Cutting edge chip making is several different processes all stacked together. The nations that are roughly aligned with the western capitalist order have split up responsibilities across many, many different parts of this, among many different companies with global presence.
The fabrication itself needs to tie together several different processes controlled by different companies. TSMC in Taiwan is the current dominant fab company, but it's not like there isn't a wave of companies closely behind them (Intel in the US, Samsung in South Korea).
There's the chip design itself. Nvidia, Intel, AMD, Apple, Qualcomm, Samsung, and a bunch of other ARM licensees are designing chips, sometimes with the help of ARM itself. Many of these leaders are still American companies developing the design in American offices. ARM is British. Samsung is South Korean.
Then there's the actual equipment used in the fabs. The Dutch company ASML is the most famous, as they have a huge lead on the competition in manufacturing photolithography machines (although old Japanese competitors like Nikon and Canon want to get back in the game). But there are a lot of other companies specializing in specific equipment found in those labs. The Japanese company Tokyo Electron and the American companies Applied Materials and Lam Research, are in almost every fab in the West.
Once the silicon is fabricated, the actual packaging of that silicon into the little black packages to be soldered onto boards is a bunch of other steps with different companies specializing in different processes relevant to that.

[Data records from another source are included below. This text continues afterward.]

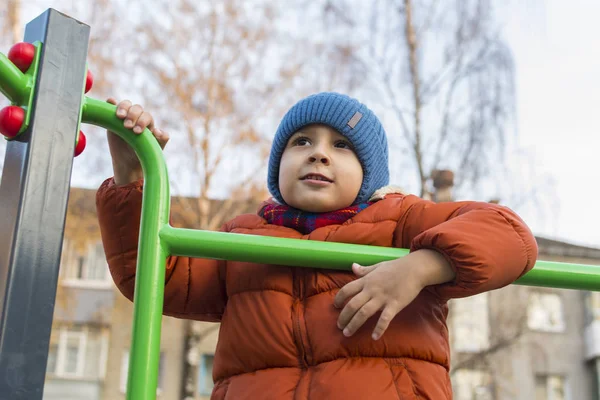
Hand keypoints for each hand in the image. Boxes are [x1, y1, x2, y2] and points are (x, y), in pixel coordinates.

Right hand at [106, 98, 168, 185]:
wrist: (128, 161)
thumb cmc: (143, 154)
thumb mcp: (154, 150)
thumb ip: (161, 141)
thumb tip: (159, 131)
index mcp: (148, 123)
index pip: (147, 116)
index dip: (142, 121)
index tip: (137, 132)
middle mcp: (137, 117)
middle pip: (137, 108)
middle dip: (133, 115)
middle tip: (128, 126)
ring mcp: (125, 116)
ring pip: (126, 104)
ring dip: (123, 107)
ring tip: (120, 116)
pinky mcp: (113, 118)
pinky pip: (112, 106)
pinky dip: (111, 102)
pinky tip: (110, 101)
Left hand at [334, 249, 453, 339]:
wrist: (414, 268)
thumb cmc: (396, 267)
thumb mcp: (377, 266)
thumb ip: (364, 270)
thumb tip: (353, 266)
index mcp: (366, 281)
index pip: (346, 289)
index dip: (339, 298)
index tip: (335, 306)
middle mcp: (371, 290)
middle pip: (352, 304)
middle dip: (343, 317)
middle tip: (339, 326)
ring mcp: (382, 298)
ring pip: (364, 313)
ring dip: (354, 324)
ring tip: (347, 333)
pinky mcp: (394, 305)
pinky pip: (385, 319)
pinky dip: (379, 328)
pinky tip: (374, 337)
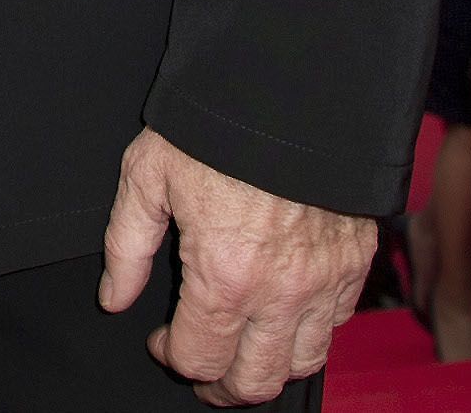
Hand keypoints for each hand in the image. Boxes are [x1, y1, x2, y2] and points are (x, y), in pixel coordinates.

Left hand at [102, 128, 374, 405]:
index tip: (162, 340)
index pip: (199, 359)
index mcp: (225, 277)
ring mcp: (325, 282)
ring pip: (301, 364)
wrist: (291, 88)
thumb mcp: (148, 175)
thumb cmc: (215, 126)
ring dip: (268, 366)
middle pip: (253, 382)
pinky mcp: (355, 263)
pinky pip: (336, 324)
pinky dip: (309, 330)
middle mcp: (280, 293)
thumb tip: (115, 297)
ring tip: (244, 351)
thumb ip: (126, 246)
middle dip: (221, 386)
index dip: (172, 357)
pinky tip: (284, 310)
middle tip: (204, 368)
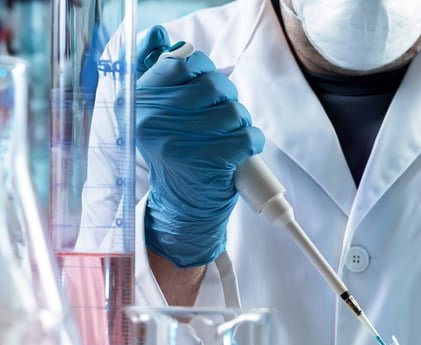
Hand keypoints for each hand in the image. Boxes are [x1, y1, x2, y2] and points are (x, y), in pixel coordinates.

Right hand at [135, 25, 264, 267]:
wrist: (181, 208)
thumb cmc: (174, 157)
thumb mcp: (152, 115)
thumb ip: (154, 72)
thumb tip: (159, 32)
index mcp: (139, 102)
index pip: (182, 63)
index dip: (204, 70)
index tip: (210, 86)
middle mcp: (154, 121)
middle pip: (213, 85)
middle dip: (228, 97)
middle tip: (225, 116)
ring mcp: (182, 142)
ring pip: (233, 111)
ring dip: (241, 122)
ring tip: (232, 136)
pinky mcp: (209, 161)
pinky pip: (247, 136)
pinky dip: (253, 141)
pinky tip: (244, 150)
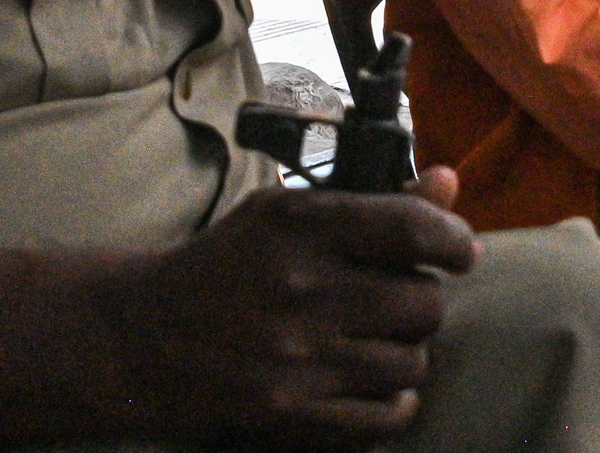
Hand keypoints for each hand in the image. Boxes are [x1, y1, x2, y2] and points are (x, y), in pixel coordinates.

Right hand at [101, 183, 480, 450]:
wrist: (139, 339)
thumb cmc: (224, 266)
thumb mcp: (286, 213)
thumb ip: (373, 199)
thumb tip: (447, 183)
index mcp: (298, 226)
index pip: (411, 228)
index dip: (454, 240)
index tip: (460, 251)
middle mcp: (300, 289)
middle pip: (424, 302)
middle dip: (422, 300)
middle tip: (398, 299)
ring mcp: (295, 357)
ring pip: (412, 361)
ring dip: (406, 352)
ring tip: (376, 341)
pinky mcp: (287, 413)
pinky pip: (385, 415)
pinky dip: (393, 401)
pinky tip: (374, 383)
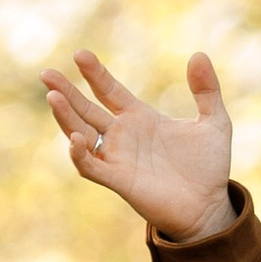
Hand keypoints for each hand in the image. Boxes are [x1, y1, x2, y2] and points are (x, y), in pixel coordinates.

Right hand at [42, 49, 239, 241]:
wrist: (210, 207)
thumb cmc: (209, 167)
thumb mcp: (215, 122)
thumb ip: (207, 91)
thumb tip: (199, 55)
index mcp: (140, 118)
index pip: (109, 90)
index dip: (94, 73)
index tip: (80, 54)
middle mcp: (123, 136)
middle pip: (86, 109)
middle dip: (66, 91)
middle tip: (46, 73)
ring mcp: (118, 158)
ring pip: (80, 134)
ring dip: (65, 117)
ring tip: (53, 96)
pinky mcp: (119, 180)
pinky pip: (91, 166)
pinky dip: (80, 154)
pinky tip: (76, 138)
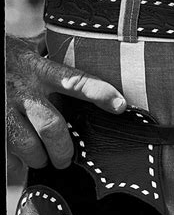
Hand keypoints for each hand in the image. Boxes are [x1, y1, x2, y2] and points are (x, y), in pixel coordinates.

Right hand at [6, 35, 126, 170]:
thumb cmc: (3, 56)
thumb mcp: (26, 50)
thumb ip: (50, 58)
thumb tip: (86, 51)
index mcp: (38, 69)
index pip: (75, 81)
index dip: (99, 92)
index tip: (120, 105)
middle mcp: (23, 89)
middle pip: (52, 127)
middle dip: (63, 149)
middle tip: (65, 159)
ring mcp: (3, 109)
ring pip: (27, 145)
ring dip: (38, 158)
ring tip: (41, 160)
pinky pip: (5, 156)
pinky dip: (14, 164)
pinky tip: (18, 161)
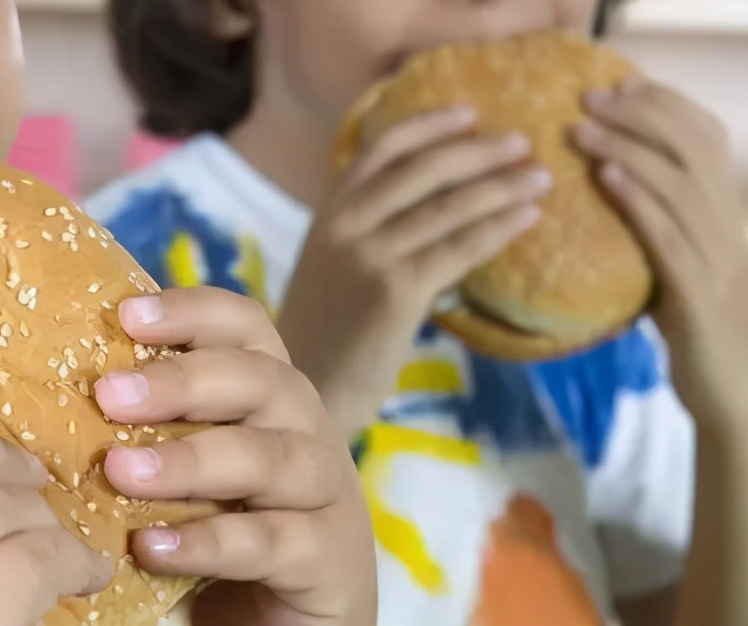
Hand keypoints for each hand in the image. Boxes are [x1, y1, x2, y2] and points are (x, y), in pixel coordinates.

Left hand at [95, 287, 375, 625]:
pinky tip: (153, 547)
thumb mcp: (182, 470)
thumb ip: (143, 432)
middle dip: (183, 382)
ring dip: (191, 460)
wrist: (280, 622)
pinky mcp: (331, 560)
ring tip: (120, 472)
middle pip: (262, 381)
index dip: (193, 312)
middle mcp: (305, 431)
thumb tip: (43, 396)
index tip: (126, 316)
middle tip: (108, 395)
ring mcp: (325, 495)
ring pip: (271, 458)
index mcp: (269, 395)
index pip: (246, 328)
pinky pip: (274, 541)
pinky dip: (212, 540)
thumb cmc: (219, 528)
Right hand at [278, 106, 548, 435]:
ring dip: (501, 186)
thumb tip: (436, 212)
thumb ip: (367, 234)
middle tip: (523, 142)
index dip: (427, 125)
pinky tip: (528, 217)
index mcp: (327, 215)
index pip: (379, 149)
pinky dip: (499, 227)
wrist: (306, 391)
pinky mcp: (396, 291)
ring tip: (540, 177)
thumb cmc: (326, 336)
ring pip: (447, 206)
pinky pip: (459, 248)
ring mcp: (369, 256)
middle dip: (477, 150)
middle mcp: (344, 226)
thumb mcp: (333, 270)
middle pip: (421, 169)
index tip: (469, 112)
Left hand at [574, 77, 747, 416]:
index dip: (664, 106)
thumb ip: (661, 226)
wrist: (734, 391)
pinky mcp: (698, 291)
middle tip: (588, 99)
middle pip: (692, 149)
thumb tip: (613, 186)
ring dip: (628, 149)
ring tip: (582, 130)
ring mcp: (719, 256)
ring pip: (678, 185)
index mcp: (730, 212)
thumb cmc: (699, 328)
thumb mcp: (682, 265)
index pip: (707, 139)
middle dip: (639, 115)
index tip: (618, 86)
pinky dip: (638, 200)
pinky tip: (607, 177)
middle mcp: (732, 223)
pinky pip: (668, 235)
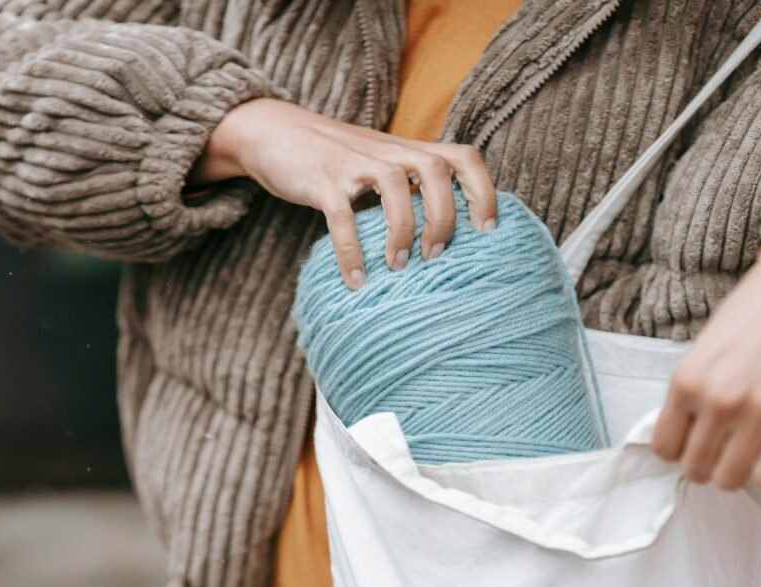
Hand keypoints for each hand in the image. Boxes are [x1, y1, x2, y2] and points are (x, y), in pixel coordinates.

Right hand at [189, 98, 497, 287]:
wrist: (273, 132)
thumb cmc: (335, 159)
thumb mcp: (379, 163)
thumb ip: (410, 185)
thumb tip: (443, 234)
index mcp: (408, 149)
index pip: (463, 157)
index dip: (483, 191)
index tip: (487, 231)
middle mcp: (388, 151)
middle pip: (437, 171)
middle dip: (444, 217)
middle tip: (435, 255)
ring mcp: (354, 163)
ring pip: (396, 186)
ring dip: (403, 231)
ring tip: (397, 267)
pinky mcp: (321, 180)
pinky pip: (342, 217)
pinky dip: (351, 251)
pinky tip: (355, 280)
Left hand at [651, 237, 760, 488]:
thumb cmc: (759, 309)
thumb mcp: (707, 348)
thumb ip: (694, 392)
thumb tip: (686, 435)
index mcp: (687, 380)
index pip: (665, 447)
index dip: (678, 450)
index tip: (690, 444)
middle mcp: (719, 401)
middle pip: (696, 468)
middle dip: (705, 463)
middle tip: (720, 449)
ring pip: (732, 479)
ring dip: (736, 469)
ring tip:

Plus advanced logic chips aren't the only type of chips out there. There are analog or signal processing chips, or power chips, or other useful sensor chips for embedded applications, where companies like Texas Instruments dominate on less cutting edge nodes, and memory/storage chips, where the market is dominated by 3 companies, South Korean Samsung and SK Hynix, and American company Micron.
TSMC is only one of several, standing on a tightly integrated ecosystem that it depends on. It also isn't limited to only being located in Taiwan, as they own fabs that are starting production in the US, Japan, and Germany.
China is working at trying to replace literally every part of the chain in domestic manufacturing. Some parts are easier than others to replace, but trying to insource the whole thing is going to be expensive, inefficient, and risky. Time will tell whether those costs and risks are worth it, but there's by no means a guarantee that they can succeed.